Inspecting the Workspace and Job pod status from Kubernetes combined with Kubernetes events usually gives a good starting point for troubleshooting.
<user-id>$ prod-field % kubectl get pods -n domino-compute | egrep -v "Running" NAME READY STATUS RESTARTS AGE model-64484be8a7d82e39bb554a67-65fb5f9c48-7hlgd 3/4 CrashLoopBackOff 5755 (65s ago) 20d <user-id>$ prod-field %
Use the described pod commands to troubleshoot further root causes.
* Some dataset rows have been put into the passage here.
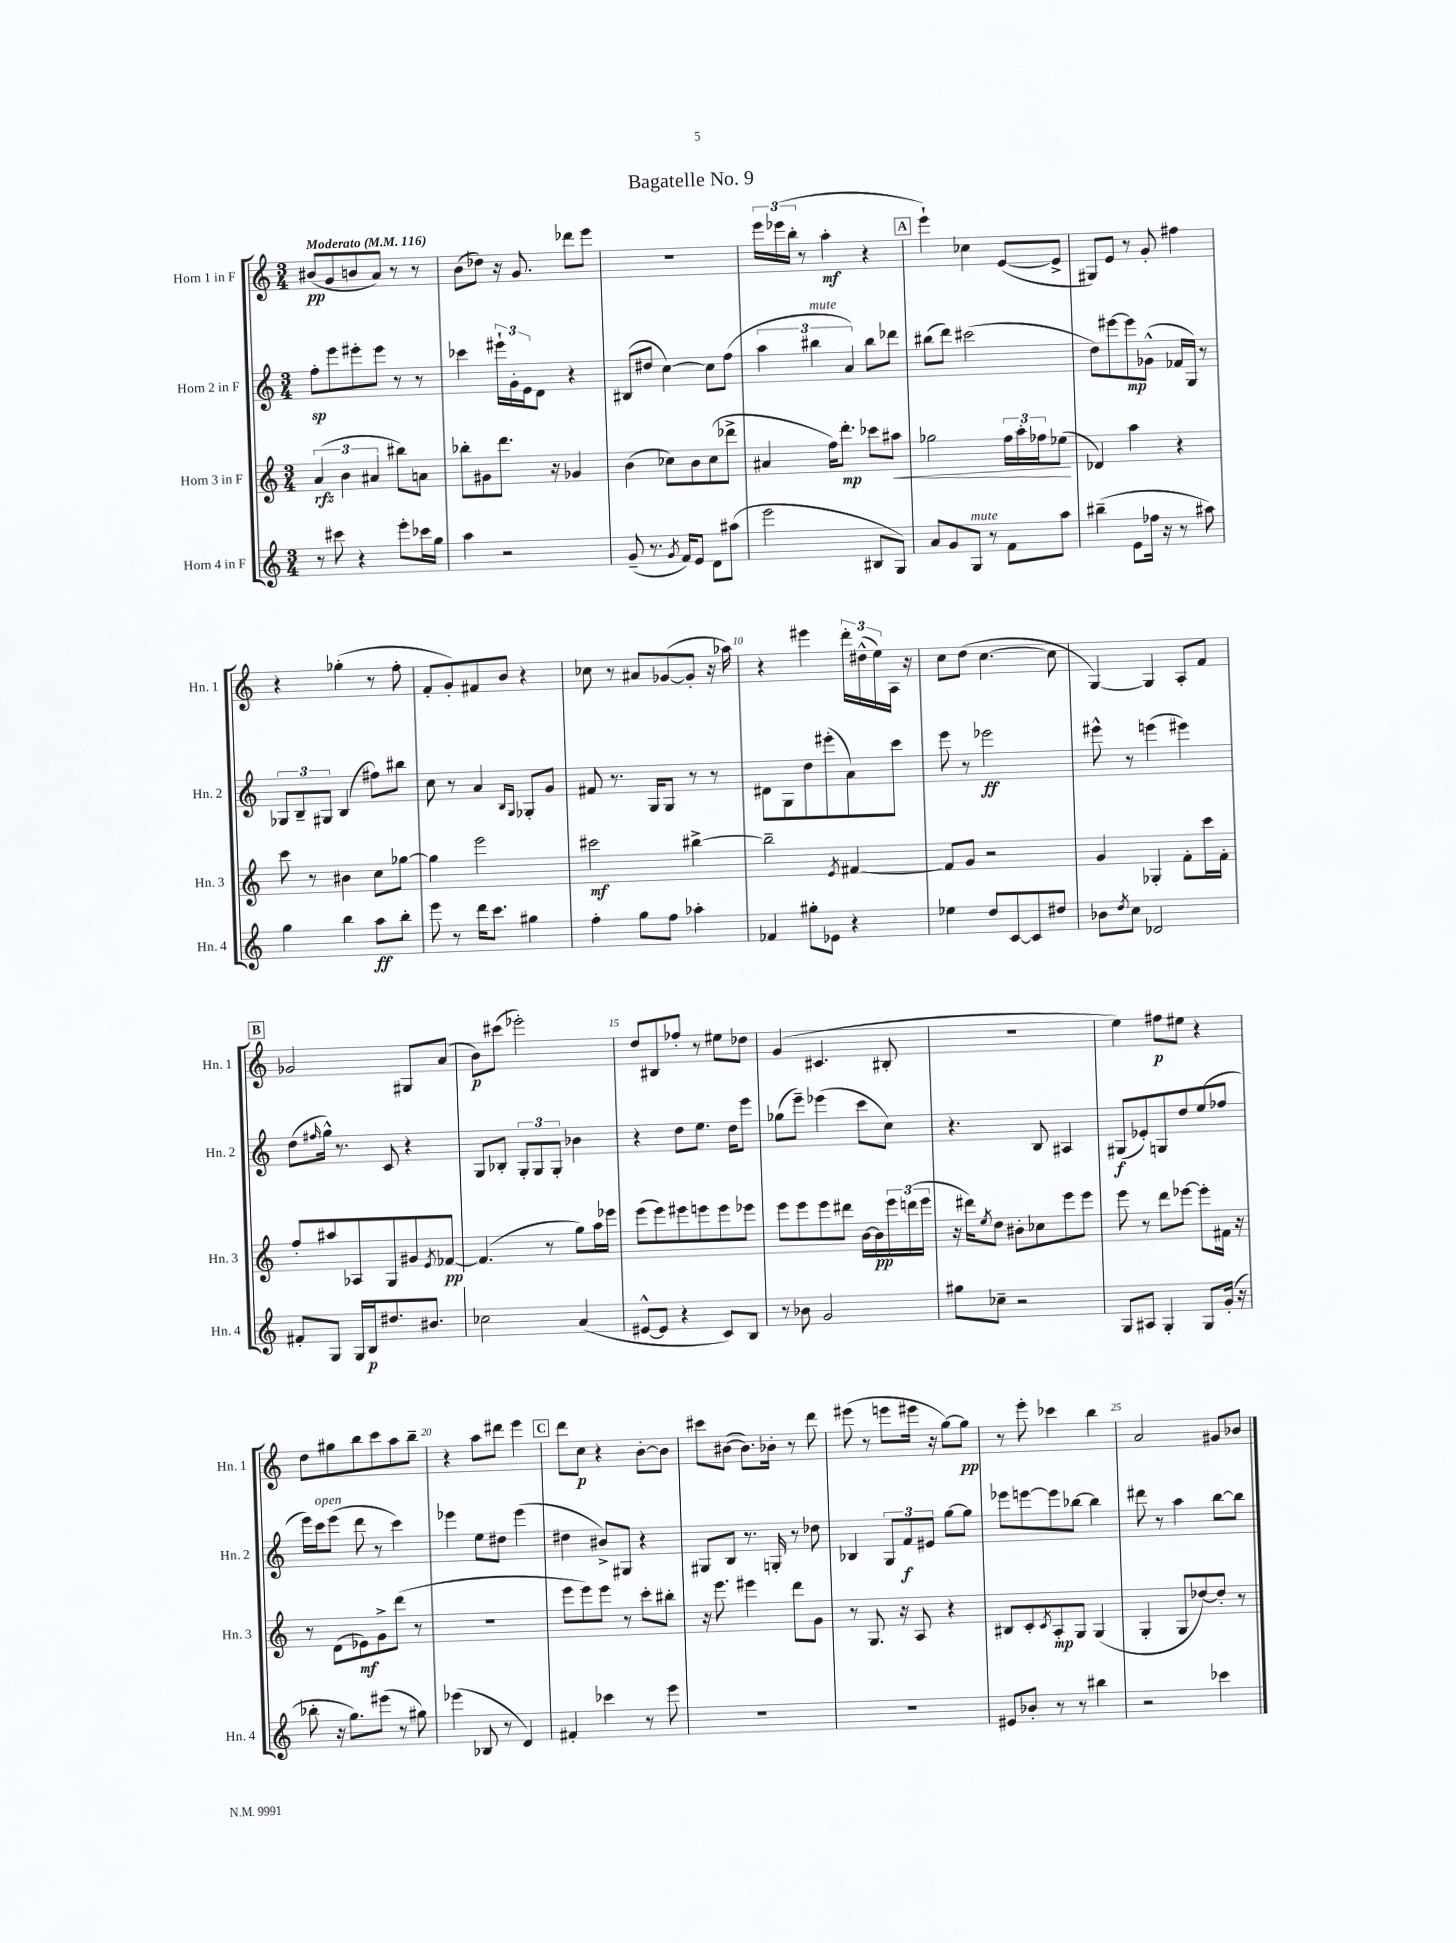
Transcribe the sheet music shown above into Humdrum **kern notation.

**kern	**kern	**kern	**kern
*staff4	*staff3	*staff2	*staff1
*clefG2	*clefG2	*clefG2	*clefG2
*k[]	*k[]	*k[]	*k[]
*M3/4	*M3/4	*M3/4	*M3/4
*MM116	*MM116	*MM116	*MM116
8r	(6a	8ff'	(8b#
8ccc#	.	8eee	8g
.	6b	.	.
4r	.	8eee#'	8b
.	6a#	.	.
.	.	8eee#	8a)
8eee'	8bb#)	8r	8r
16ccc-	8a	8r	8r
16gg	.	.	.
=	=	=	=
4aa	8bb-'	4ccc-	(8b
.	8g#	.	8dd-)
2r	8.ddd	24eee#`	16r
.	.	24g'	.
.	.	.	8.g
.	.	24e	.
.	.	8d	.
.	16r	.	.
.	4g-	4r	8ddd-
.	.	.	8eee
=	=	=	=
(8g~	(4b	(8B#	2.r
8.r	.	8dd#	.
.	8cc-)	[4cc)	.
8qg	.	.	.
16f)	.	.	.
8e	8b	.	.
8d	(8cc-	8cc]	.
(8aa#	8ddd-^	(8ff	.
=	=	=	=
2eee	4a#	6aa	24eee
.	.	.	(24eee-
.	.	.	24bb'
.	.	.	8r
.	.	6bb#	.
.	16ff)	.	4aa'
.	8.ddd'	.	.
.	.	6a)	.
8B#	8ccc-	8bb#	4r
8G)	8aa#	8ddd-	.
=	=	=	=
8a	2gg-	(8bb#	4eee`)
8g	.	8ddd)	.
8G	.	(2ccc#	4cc-
8r	.	.	.
8f	24ff	.	([8e
.	24aa'	.	.
.	24ff-	.	.
8aa	(8ee-	.	8e^]
=	=	=	=
(4bb#~	4d-)	8dd)	8G#)
.	.	[8eee#	8e
8e	4aa	8eee#]	8r
16ff-	.	(8g-^^	8g'
16r	.	.	.
8r	4r	16f-	4ff#
.	.	16G)	.
8aa#)	.	8r	.
=	=	=	=
4gg	8ccc	12G-	4r
.	.	12B~	.
.	8r	.	.
.	.	12G#	.
4bb	4b#	(4B	(4gg-'
8aa	8cc	8ff#)	8r
8bb'	[8gg-	8bb#	8ff'
=	=	=	=
8eee	4gg-]	8cc	8f'
8r	.	8r	8g')
16ddd	2eee	4a	8f#
8.ccc	.	.	.
.	.	.	8b
.	.	16qqB	.
.	.	16qqG	.
4gg#	.	8G-'	4r
.	.	8g	.
=	=	=	=
4ff'	2ccc#	8f#	8cc-
.	.	8.r	8r
8gg	.	.	8a#
.	.	16G	.
8ff	.	8G	([8g-
4aa-'	[4bb#^	8r	8g-']
.	.	8r	16r
.	.	.	16aa-)
=	=	=	=
4f-	2bb#~]	8d#	4r
.	.	8G	.
8gg#'	.	8dd	4eee#
8e-	.	(8eee#'	.
.	8qe	.	.
4r	[4f#	8a)	24ddd'
.	.	.	(24dd#^^
.	.	.	24ee)
.	.	8ccc	16A
.	.	.	16r
=	=	=	=
4ee-	8f#]	8eee	8cc
.	8g	8r	(8dd
8dd	2r	2eee-	[4.cc
[8c	.	.	.
8c]	.	.	.
8dd#	.	.	8cc]
=	=	=	=
8b-	4g	8eee#^^	[4G)
8qdd	.	.	.
8cc	.	8r	.
2d-	4G-'	(4eee	4G]
.	8f'	4eee#)	8A'
.	16ccc	.	8f
.	16f'	.	.
=	=	=	=
8f#'	8ff'	(8dd	2g-
.	.	16qqff#	.
8G	8aa#	16gg^^)	.
.	.	8.r	.
16G	8A-	.	.
16B	.	.	.
8.dd#	8G	8c	.
.	8g#	4r	8G#
8.b#	.	.	.
.	8qe	.	.
.	[8f-	.	(8a
=	=	=	=
2cc-	(4.f-]	8G	8b)
.	.	8B-'	(8ccc#
.	.	12G'	2eee-')
.	.	12G	.
.	8r	.	.
.	.	12G'	.
(4a	8gg)	4b-	.
.	16aa	.	.
.	16eee-	.	.
=	=	=	=
[8e#^^	(8eee	4r	8dd
8e#]	8eee)	.	8B#
4r	8eee#	8dd	8ff-'
.	8eee	8.ee	8r
8c)	8eee	.	8ee#
.	.	16dd	.
8B	8eee-	8eee	8dd-
=	=	=	=
8r	8eee	(8gg-	(4g
8b-	8eee	8eee~)	.
2g	8eee	(4eee-	4.c#
.	8ddd#	.	.
.	[16b	8ccc	.
.	16b]	.	.
.	24eee	8cc)	8B#'
.	(24ddd	.	.
.	24eee	.	.
=	=	=	=
8gg#	16r	4.r	2.r
.	16ddd#)	.	.
.	8qee	.	.
8cc-~	8dd	.	.
2r	8b#'	.	.
.	8cc-	8B	.
.	8eee	4A#	.
.	8eee	.	.
=	=	=	=
8G	8eee	(8G#	4ee)
8A#	8r	8e-')	.
4G'	8ddd	8G	8ff#
.	[8eee-	8dd	8ee#
8G	8eee-']	(8ee	4r
(16g'	16f#	8ff-	.
16r	16r	.	.
=	=	=	=
8bb-'	8r	16eee)	8dd
.	.	16ccc	.
16r	(8d	(8eee	8gg#
8.gg)	.	.	.
.	8e-)	8ddd	8bb
(8eee#	8g^	8r	8ccc
8r	(8ddd	4ccc)	8aa
8gg#)	8r	.	8bb~
=	=	=	=
(4eee-	2.r	4eee-	4r
8B-	.	8ee	8aa
8r	.	8dd#	8ddd#
4d)	.	(4eee-	4eee
=	=	=	=
4f#'	8eee	4dd#	8ddd
.	8eee)	.	8cc
4ccc-	8eee	8b#^)	4r
.	8r	8G#	.
8r	8ccc'	4r	[8b'
8eee	8bb#'	.	8b]
=	=	=	=
2.r	16r	8G#	8ccc#
.	8.eee	.	.
.	.	8B	([8b#
.	4eee#	8.r	8.b#])
.	.	16G'	16b-'
.	8ddd	8r	8r
.	8g	8dd-	8ddd
=	=	=	=
2.r	8r	4B-	(8eee#
.	8.G	.	8r
.	.	12G	8eee
.	16r	.	.
.	.	12f	.
.	8A	.	16eee#
.	.	12e#	.
.	.	.	16r
.	4r	[8gg	[8gg)
.	.	8gg]	8gg]
=	=	=	=
8e#	8B#	8eee-	8r
8b-'	8c'	[8eee	8eee'
.	8qc	.	.
8r	8A'	8eee]	4ccc-
8r	8G	[8bb-	.
4bb#	(4G	4bb-]	4bb
=	=	=	=
2r	4G'	8ddd#	2a
.	.	8r	.
.	8G	4aa	.
.	[8dd-)	.	.
4ccc-	8dd-']	[8bb	8g#
.	8r	8bb]	8b-
==	==	==	==
*-	*-	*-	*-
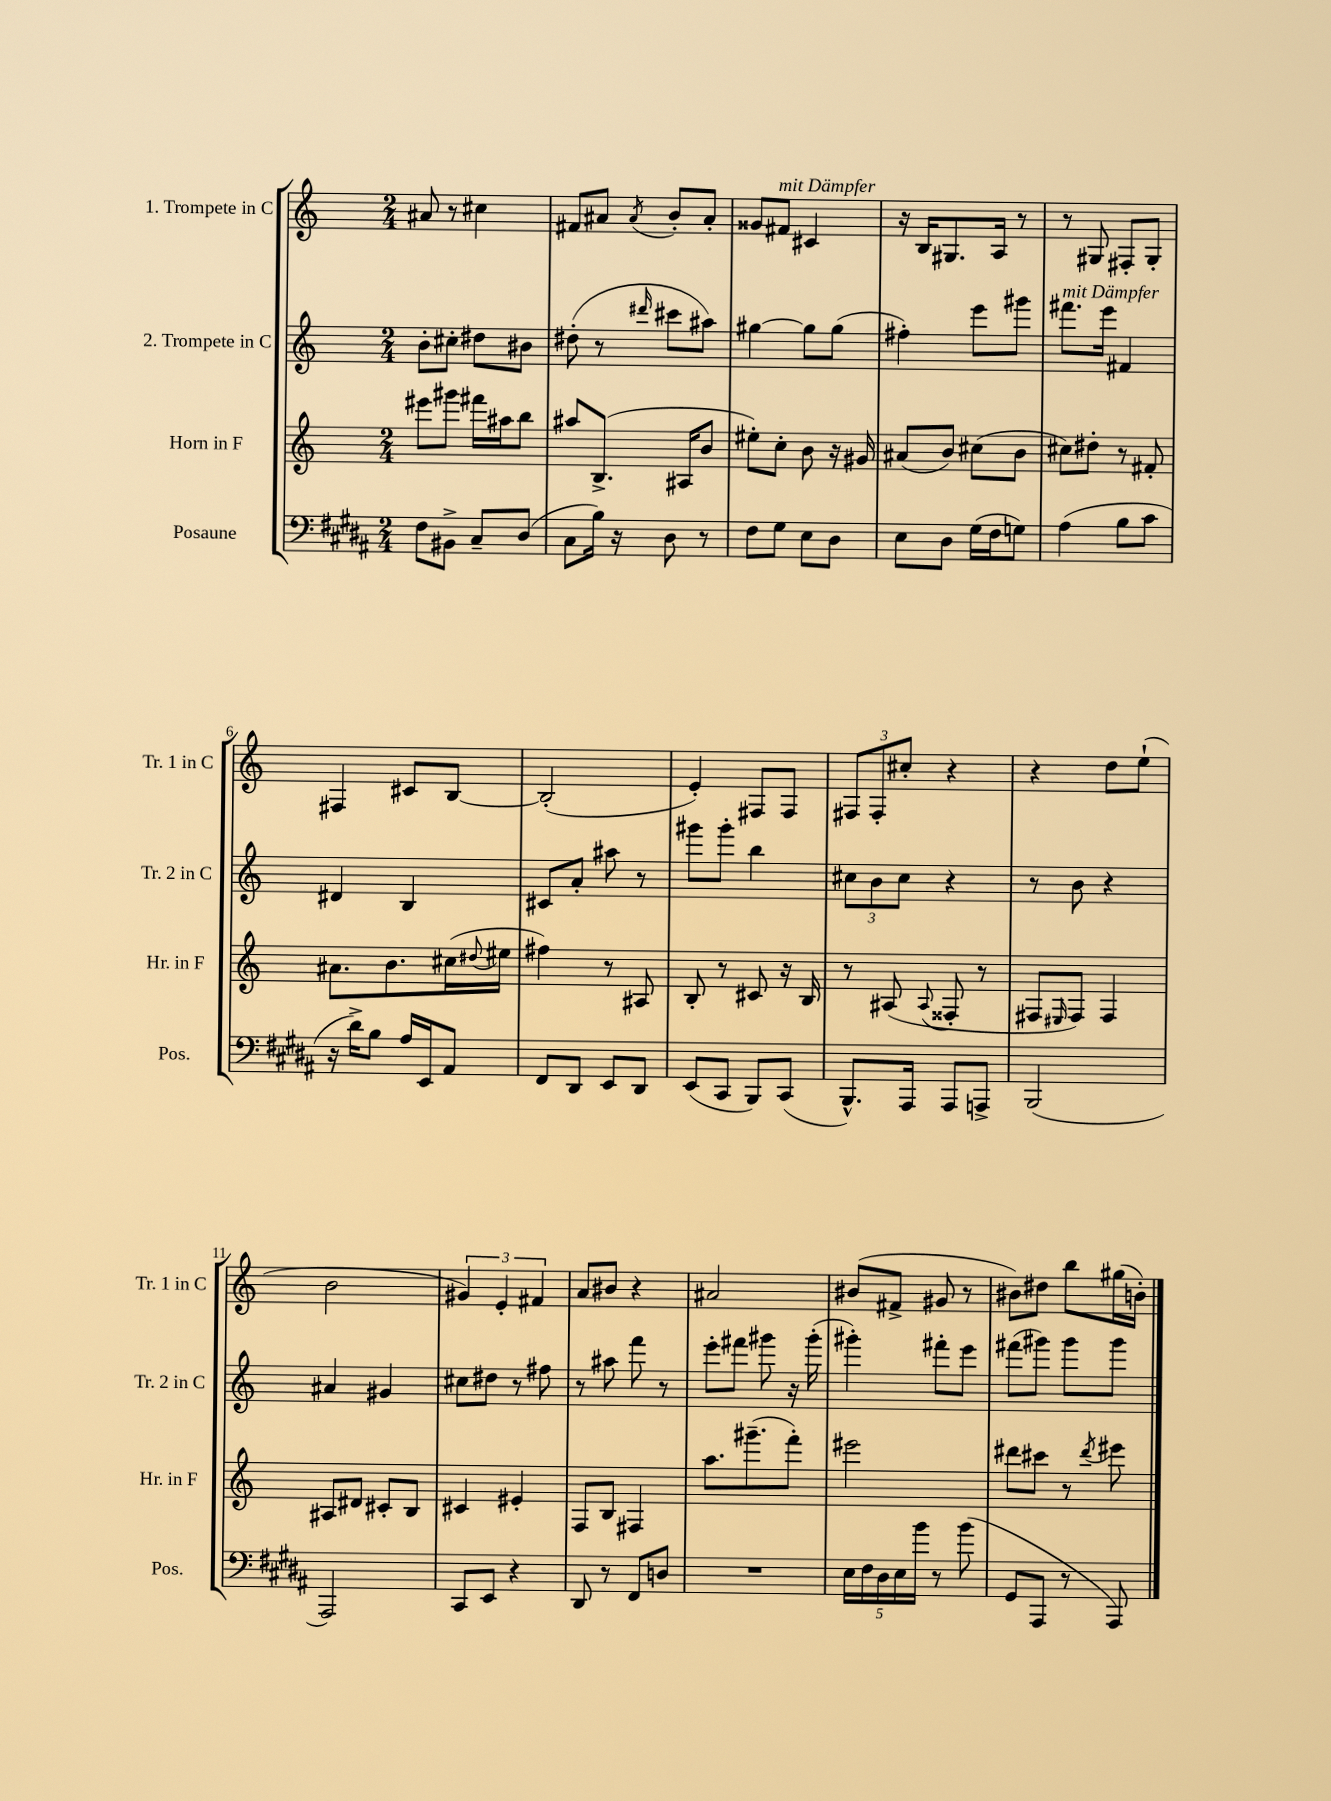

**kern	**kern	**kern	**kern
*part4	*part3	*part2	*part1
*staff4	*staff3	*staff2	*staff1
*I"Posaune	*I"Horn in F	*I"2. Trompete in C	*I"1. Trompete in C
*I'Pos.	*I'Hr. in F	*I'Tr. 2 in C	*I'Tr. 1 in C
*clefF4	*clefG2	*clefG2	*clefG2
*k[f#c#g#d#a#]	*k[]	*k[]	*k[]
*M2/4	*M2/4	*M2/4	*M2/4
=1	=1	=1	=1
8F#\L	8eee#X\L	8b'\L	8a#X/
8BB#X^\J	8ggg#X\J	8cc#X'\J	8r
8C#~/L	16fff#X\LL	8dd#X\L	4cc#X\
.	16aa#X\J	.	.
(8D#/J	8bb\J	8b#X\J	.
=2	=2	=2	=2
8C#\L	8aa#X/L	(8dd#X'\	8f#X/L
16B\Jk)	(8.B^/J	8r	8a#X/J
16r	.	.	.
.	.	16qqddd#X/	8qa#/
8D#\	.	8ccc#X\L	8b'/L
.	16A#X/KL	.	.
8r	8b/J	8aa#X\J)	8a#'/J
=3	=3	=3	=3
8F#\L	8ee#X'\L)	[4gg#X\	8g##X/L
!	!	!	!LO:TX:a:i:t=mit Dämpfer
8G#\J	8cc'\J	.	8f#X/J
8E\L	8b\	8gg#\L]	4c#X/
8D#\J	16r	(8gg#\J	.
.	16g#X/	.	.
=4	=4	=4	=4
8E\L	(8a#X/L	4ff#X'\)	16r
.	.	.	16B/KL
8D#\J	8b/J)	.	8.G#X/
(16G#\LL	(8cc#X\L	8eee\L	.
16F#\J	.	.	16A/Jk
8Gn\J)	8b\J	8ggg#X\J	8r
=5	=5	=5	=5
!	!	!LO:TX:a:i:t=mit Dämpfer	!
(4A#\	8cc#X\L)	8.fff#X\L	8r
.	8dd#X'\J	.	8G#X/
.	.	16eee\Jk	.
8B\L	8r	4f#X/	8F#X'/L
8c#\J	8f#X'/	.	8G#'/J
!!LO:LB:g=z
=6	=6	=6	=6
16r	8.a#X\L	4d#X/	4F#X/
16d#^\KL)	.	.	.
8B\J	.	.	.
.	8.b\	.	.
16A#/LL	.	4B/	8c#X/L
16EE/J	.	.	.
8AA#/J	(16cc#X\L	.	[8B/J
.	8qqdd#X/	.	.
.	16ee#X\JJ	.	.
=7	=7	=7	=7
8FF#/L	4ff#X\)	8c#X/L	(2B'/]
8DD#/J	.	8a'/J	.
8EE/L	8r	8aa#X\	.
8DD#/J	8A#X/	8r	.
=8	=8	=8	=8
(8EE/L	8B'/	8ggg#X\L	4e'/)
8CC#/J	8r	8ggg#'\J	.
8BBB/L)	8c#X/	4bb\	8F#X/L
(8CC#/J	16r	.	8F#/J
.	16B/	.	.
=9	=9	=9	=9
8.BBB^^/L)	8r	12cc#X\L	12F#X/L
.	.	12b\	12F#'/
.	(8A#X/	.	.
.	.	12cc#\J	12cc#X'/J
16AAA#/Jk	.	.	.
.	8qqA#/	.	.
8AAA#/L	8F##X'/	4r	4r
8AAAn^/J	8r	.	.
=10	=10	=10	=10
(2BBB/	8F#X/L	8r	4r
.	16qqE#X/	.	.
.	8F#/J)	8b\	.
.	4F#/	4r	8dd\L
.	.	.	(8ee`\J
!!LO:LB:g=z
=11	=11	=11	=11
2AAA#/)	8A#X/L	4a#X/	2b\
.	8d#X/J	.	.
.	8c#X'/L	4g#X/	.
.	8B/J	.	.
=12	=12	=12	=12
8CC#/L	4c#X/	8cc#X\L	6g#X/)
8EE/J	.	8dd#X\J	.
.	.	.	6e'/
4r	4e#X'/	8r	.
.	.	.	6f#X/
.	.	8ff#X\	.
=13	=13	=13	=13
8DD#/	8F/L	8r	8a/L
8r	8B/J	8aa#X\	8b#X/J
8FF#/L	4F#X/	8fff\	4r
8Dn/J	.	8r	.
=14	=14	=14	=14
2r	8.aa\L	8eee'\L	2a#X/
.	.	8fff#X\J	.
.	(8.ggg#X~\	.	.
.	.	8ggg#X\	.
.	8fff'\J)	16r	.
.	.	(16ggg#'\	.
=15	=15	=15	=15
20E\LL	2eee#X\	4ggg#X'\)	(8b#X/L
20F#\	.	.	.
20D#\	.	.	.
.	.	.	8f#X^/J
20E\	.	.	.
20b\JJ	.	.	.
8r	.	8fff#X'\L	8g#X/
(8b\	.	8eee\J	8r
=16	=16	=16	=16
8GG#/L	8ddd#X\L	(8fff#X\L	8b#X\L)
8AAA#/J	8ccc#X\J	8ggg#X\J)	8dd#X\J
8r	8r	8ggg#\L	8bb\L
.	8qddd#/	.	.
8AAA#/)	8eee#X\	8ggg#\J	(16gg#X\L
.	.	.	16bn'\JJ)
==	==	==	==
*-	*-	*-	*-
<user-id>$ prod-field % kubectl describe pod run-648b134573f8e83c8a3942ea-8m6bg -n domino-compute Name: run-648b134573f8e83c8a3942ea-8m6bg Namespace: domino-compute Priority: 0 Node: ip-100-164-3-12.us-west-2.compute.internal/18.104.22.168 Start Time: Thu, 15 Jun 2023 09:33:59 -0400 <snip> smarter-devices/fuse:NoSchedule op=Exists Events: Type Reason Age From Message ---- ------ ---- ---- ------- Normal Scheduled 64s default-scheduler Successfully assigned domino-compute/run-648b134573f8e83c8a3942ea-8m6bg to ip-100-164-3-12.us-west-2.compute.internal Normal SuccessfulAttachVolume 61s attachdetach-controller AttachVolume.Attach succeeded for volume "pvc-40785798-8fc2-48a2-98b0-9ea64388dc82" Normal Pulled 59s kubelet Container image "quay.io/domino/executor:22.214.171.12469129" already present on machine Normal Pulled 58s kubelet Container image "172.20.87.71:5000/dominodatalab/environment:62bf7f682f6f27046aa8611d-11" already present on machine Normal Started 58s kubelet Started container executor Normal Pulled 58s kubelet Container image "quay.io/domino/openresty.openresty:126.96.36.199-6-buster-359055" already present on machine Normal Created 58s kubelet Created container nginx Normal Started 58s kubelet Started container nginx Normal Created 58s kubelet Created container executor Normal Created 58s kubelet Created container run Normal Started 58s kubelet Started container run Normal Pulled 58s kubelet Container image "quay.io/domino/credentials-propagator:v1.0.4-1277" already present on machine Normal Created 58s kubelet Created container tooling-jwt Normal Started 58s kubelet Started container tooling-jwt Warning Unhealthy 56s kubelet Readiness probe failed: dial tcp 188.8.131.52:8888: i/o timeout Warning Unhealthy 41s (x7 over 56s) kubelet Readiness probe failed: dial tcp 184.108.40.206:8888: connect: connection refused
Most of the troubleshooting requires Kubernetes and AWS dashboard access. However, there are cases where users or administrators might be able to gather information using the Domino UI.
Workspace logs are an example of logs accessible to the users. There are two types of workspace logs:
Setup logs: Messages related to setting up the underlying compute infrastructure and pulling the compute environment images into Workspace Kubernetes pods.
User logs: Messages related to pre-run scripts, package install with a
requirements.txtfile, and other messages during the Workspace execution.
As an admin, there are additional logs available from the admin UI. The support bundle can also be downloaded from this section. The support bundle includes Workspace logs as well as logs from the Kubernetes resources.